Problem description »
Answer these questions about the rail line throughput post that follows:
1. To what equation did the writer simplify the stop point formula?
2. Why could the variable 'a' not be replaced with a constant?
3. For drawing which curve does the writer want Desmos to reuse the approximated value?

Document excerpt »
###

Maximum throughput of a rail line

[mmmPI]

Most of my time spent on this graph was thinking about approximation functions, specifically for the inverse of the displacement of the train's stop point over time. For some reason, the formula for stop point is too hard for wolfram alpha to find an inverse of. I tried, but I can't figure it out either. I simplified it to (e^(-2x) + (a - 2)e^(-x) + ax) = y but couldn't get any further. 'a' is a variable that's based on train stats so I can't just replace it with a constant. I just decided to make my own approximation function.

i will try to make it so that desmos can reuse the value it approximate when drawing the curve that is "Braking distance overtime + displacement overtime" or maybe get to understand why it cant. Maybe i could get wolfram to find the inverse of the braking distance over time and try to make the sum of those 2 inverse function , inverse braking distance and inverse displacement. But at this point i'm not yet understanding the reasonning behind the operation.

###

[Collected data]
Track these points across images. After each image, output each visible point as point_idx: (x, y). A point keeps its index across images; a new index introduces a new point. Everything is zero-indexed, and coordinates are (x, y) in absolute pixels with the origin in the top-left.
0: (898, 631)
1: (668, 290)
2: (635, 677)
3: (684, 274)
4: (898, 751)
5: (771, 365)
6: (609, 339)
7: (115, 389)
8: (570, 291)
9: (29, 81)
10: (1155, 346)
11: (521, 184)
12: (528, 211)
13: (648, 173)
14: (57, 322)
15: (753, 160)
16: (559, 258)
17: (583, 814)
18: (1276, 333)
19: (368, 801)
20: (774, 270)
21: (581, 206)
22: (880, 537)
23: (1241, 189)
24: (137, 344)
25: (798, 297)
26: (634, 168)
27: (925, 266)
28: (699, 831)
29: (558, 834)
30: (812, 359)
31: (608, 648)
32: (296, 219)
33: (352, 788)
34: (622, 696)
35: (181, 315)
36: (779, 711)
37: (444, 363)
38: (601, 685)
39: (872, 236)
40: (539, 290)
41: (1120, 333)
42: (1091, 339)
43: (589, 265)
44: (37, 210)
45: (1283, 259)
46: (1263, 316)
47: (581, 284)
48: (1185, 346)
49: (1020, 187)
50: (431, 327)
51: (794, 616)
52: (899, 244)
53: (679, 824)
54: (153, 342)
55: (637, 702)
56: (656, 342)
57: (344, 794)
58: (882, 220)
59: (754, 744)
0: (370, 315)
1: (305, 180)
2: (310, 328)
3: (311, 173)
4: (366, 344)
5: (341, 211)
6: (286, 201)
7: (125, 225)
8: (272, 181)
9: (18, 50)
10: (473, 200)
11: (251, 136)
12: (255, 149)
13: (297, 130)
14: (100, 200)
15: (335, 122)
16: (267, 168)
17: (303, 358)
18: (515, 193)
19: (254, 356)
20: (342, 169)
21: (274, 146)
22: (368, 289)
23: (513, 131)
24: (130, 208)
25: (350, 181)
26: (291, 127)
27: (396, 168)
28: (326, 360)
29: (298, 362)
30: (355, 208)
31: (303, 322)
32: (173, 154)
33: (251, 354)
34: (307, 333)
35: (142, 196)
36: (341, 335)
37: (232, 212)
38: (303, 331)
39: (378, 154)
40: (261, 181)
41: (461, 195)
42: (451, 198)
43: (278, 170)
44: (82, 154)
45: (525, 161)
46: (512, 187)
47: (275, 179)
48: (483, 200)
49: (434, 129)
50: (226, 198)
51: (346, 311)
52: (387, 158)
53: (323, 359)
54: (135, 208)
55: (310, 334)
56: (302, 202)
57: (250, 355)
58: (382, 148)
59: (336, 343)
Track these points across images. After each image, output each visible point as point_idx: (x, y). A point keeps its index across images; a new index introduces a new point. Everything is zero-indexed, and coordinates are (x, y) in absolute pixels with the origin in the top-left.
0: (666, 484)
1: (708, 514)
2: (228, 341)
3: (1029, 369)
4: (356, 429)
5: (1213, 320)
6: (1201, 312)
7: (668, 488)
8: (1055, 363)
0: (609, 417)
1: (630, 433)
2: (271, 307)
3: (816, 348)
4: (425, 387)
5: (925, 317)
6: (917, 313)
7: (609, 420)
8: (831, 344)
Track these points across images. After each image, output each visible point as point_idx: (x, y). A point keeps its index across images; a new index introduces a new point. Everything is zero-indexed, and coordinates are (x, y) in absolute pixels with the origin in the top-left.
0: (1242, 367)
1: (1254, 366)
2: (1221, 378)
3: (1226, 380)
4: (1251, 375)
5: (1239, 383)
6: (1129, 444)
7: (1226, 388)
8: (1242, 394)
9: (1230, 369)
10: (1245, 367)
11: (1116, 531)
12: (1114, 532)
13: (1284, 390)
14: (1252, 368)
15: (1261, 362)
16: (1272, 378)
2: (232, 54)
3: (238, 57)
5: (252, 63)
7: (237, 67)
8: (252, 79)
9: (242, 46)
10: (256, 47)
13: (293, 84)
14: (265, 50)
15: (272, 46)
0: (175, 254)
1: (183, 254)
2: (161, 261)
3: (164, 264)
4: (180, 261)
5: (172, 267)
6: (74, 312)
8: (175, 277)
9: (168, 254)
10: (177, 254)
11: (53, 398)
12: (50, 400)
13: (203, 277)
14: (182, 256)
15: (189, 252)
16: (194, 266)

###

Solution »
1. (e^(-2x) + (a - 2)e^(-x) + ax) = y
2. It is based on train stats.
3. The curve "Braking distance overtime + displacement overtime."